Twin-peaks in streamflow timing: Can we use forest alpine snow melt-out response to estimate?

Authors: DOSKOCIL, LENKA - Colorado State University; FASSNACHT, STEVEN - Colorado State University; Barnard, David; PFOHL, ANNA - National Oceanic & Atmospheric Administration (NOAA); DERRY, JEFFREY - Center For Snow & Avalanche Studies; SANFORD, WILLIAM - Colorado State University

Submitted to: Water
Publication Type: Peer Reviewed Journal
Publication Acceptance Date: 7/2/2025
Publication Date: 7/4/2025
Citation: Doskocil, L.G., Fassnacht, S.R., Barnard, D.M., Pfohl, A.K., Derry, J.E., Sanford, W.E. 2025. Twin-peaks in streamflow timing: Can we use forest alpine snow melt-out response to estimate? Water. 17(13). https://doi.org/10.3390/w17132017.
DOI: https://doi.org/10.3390/w17132017

Interpretive Summary: Snow-dominated watersheds have rivers fed by melting snow typically with a high water flow period in late spring/early summer. Estimating the timing and magnitude of the high flow period is important for managing water resources and planning activities like rafting. In some areas of Colorado, however, rivers have two separate peaks in water flow instead of one. This double peak is believed to be caused by the timing of snow melt at different elevations. We looked at the Uncompahgre River system in Colorado to test this idea. We used a weather-driven snowpack model to see how this pattern emerges across four snow-dominated headwater basins spanning subapline and alpine regions. Our analyses indicate that the timing of the second peak is easier to predict than the first streamflow peak, and more work is need to improve predictions of the first peak.

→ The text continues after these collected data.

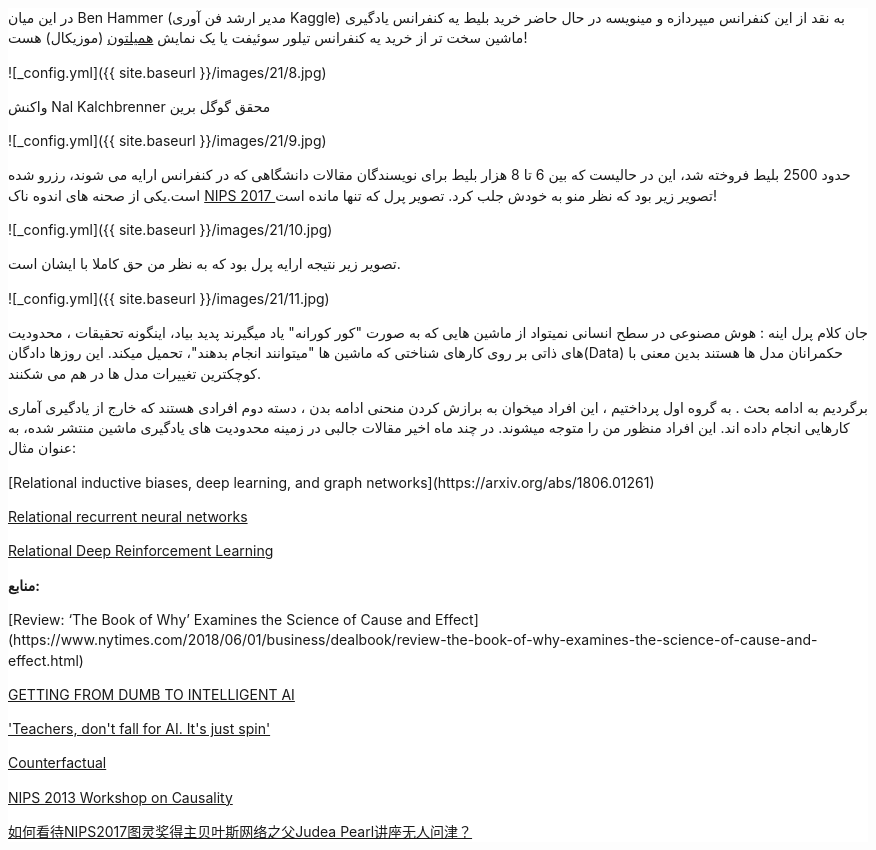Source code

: در این میان Ben Hammer (مدیر ارشد فن آوری Kaggle) به نقد از این کنفرانس میپردازه و مینویسه در حال حاضر خرید بلیط یه کنفرانس یادگیری ماشین سخت تر از خرید یه کنفرانس تیلور سوئیفت یا یک نمایش [همیلتون](https://www.nj.com/entertainment/index.ssf/2016/05/why_are_hamilton_tickets_so_expensive.html)  (موزیکال) هست!
 
![_config.yml]({{ site.baseurl }}/images/21/8.jpg)

واکنش Nal Kalchbrenner محقق گوگل برین
 
![_config.yml]({{ site.baseurl }}/images/21/9.jpg)

حدود 2500 بلیط فروخته شد، این در حالیست که بین 6 تا 8 هزار بلیط برای نویسندگان مقالات دانشگاهی که در کنفرانس ارایه می شوند، رزرو شده است.یکی از صحنه های اندوه ناک [NIPS 2017 ](https://nips.cc/Conferences/2017) تصویر زیر بود که نظر منو به خودش جلب کرد. تصویر پرل که تنها مانده است!

![_config.yml]({{ site.baseurl }}/images/21/10.jpg)

تصویر زیر نتیجه ارایه پرل بود که به نظر من حق کاملا با ایشان است.

![_config.yml]({{ site.baseurl }}/images/21/11.jpg)

> 
جان کلام پرل اینه : هوش مصنوعی در سطح انسانی نمیتواد از ماشین هایی که به صورت "کور کورانه" یاد میگیرند پدید بیاد، اینگونه تحقیقات ، محدودیت های ذاتی بر روی کارهای شناختی که ماشین ها "میتوانند انجام بدهند"، تحمیل میکند. این روزها دادگان(Data)  حکمرانان مدل ها هستند بدین معنی با کوچکترین تغییرات مدل ها در هم می شکنند. 

برگردیم به ادامه بحث . به گروه اول پرداختیم ، این افراد میخوان به برازش کردن منحنی ادامه بدن ، دسته دوم افرادی هستند که خارج از یادگیری آماری کارهایی انجام داده اند. این افراد منظور من را متوجه میشوند. در چند ماه اخیر مقالات جالبی در زمینه محدودیت های یادگیری ماشین منتشر شده، به عنوان مثال:

<div name="English Contents" style="direction:ltr; text-align: left;">
[Relational inductive biases, deep learning, and graph networks](https://arxiv.org/abs/1806.01261)

[Relational recurrent neural networks](https://arxiv.org/abs/1806.01822)

[Relational Deep Reinforcement Learning](https://arxiv.org/abs/1806.01830)

</div>

**منابع:**
<div name="English Contents" style="direction:ltr; text-align: left;">
[Review: ‘The Book of Why’ Examines the Science of Cause and Effect](https://www.nytimes.com/2018/06/01/business/dealbook/review-the-book-of-why-examines-the-science-of-cause-and-effect.html)

[GETTING FROM DUMB TO INTELLIGENT AI](http://www.enterprisegarage.io/2018/05/getting-from-dumb-to-intelligent-ai/)

['Teachers, don't fall for AI. It's just spin'](https://www.tes.com/news/teachers-dont-fall-ai-its-just-spin)

[Counterfactual](http://www-personal.umd.umich.edu/~delittle/Encyclopedia%20entries/Counterfactual.htm)

[NIPS 2013 Workshop on Causality](http://clopinet.com/isabelle/Projects/NIPS2013/)

[如何看待NIPS2017图灵奖得主贝叶斯网络之父Judea Pearl讲座无人问津？](https://www.zhihu.com/question/263886044/answer/275763476)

Technical Abstract: Snow-dominated watersheds experience a snowmelt-driven peak in streamflow that occurs in the spring or early summer. Some of the headwater basins in Colorado, USA have two or more peaks in streamflow, including the Uncompahgre River, a Colorado River tributary. The timing of peak streamflow is important for water management and recreational planning. As such, we examined the connection between the timing of each streamflow peak and readily available snow measurement information in the forest and alpine zones. These station data are the date of the initiation of snowmelt, 50% melt-out, and complete melt-out or the snow disappearance date (SDD). When it occurs before mid-June (14 of 20 years), the timing of the first peak is well correlated with the forested snow measurement station SDD. The second streamflow peak timing is well correlated with SDD from the alpine station except for very early (3 years) and very late (2 years) SDD. We also examine the spatial variability of snow disappearance and peak snow water equivalent (SWE) across the four seasonally snow-covered headwater sub-basins using a dataset from a coupled meteorological–snowpack model.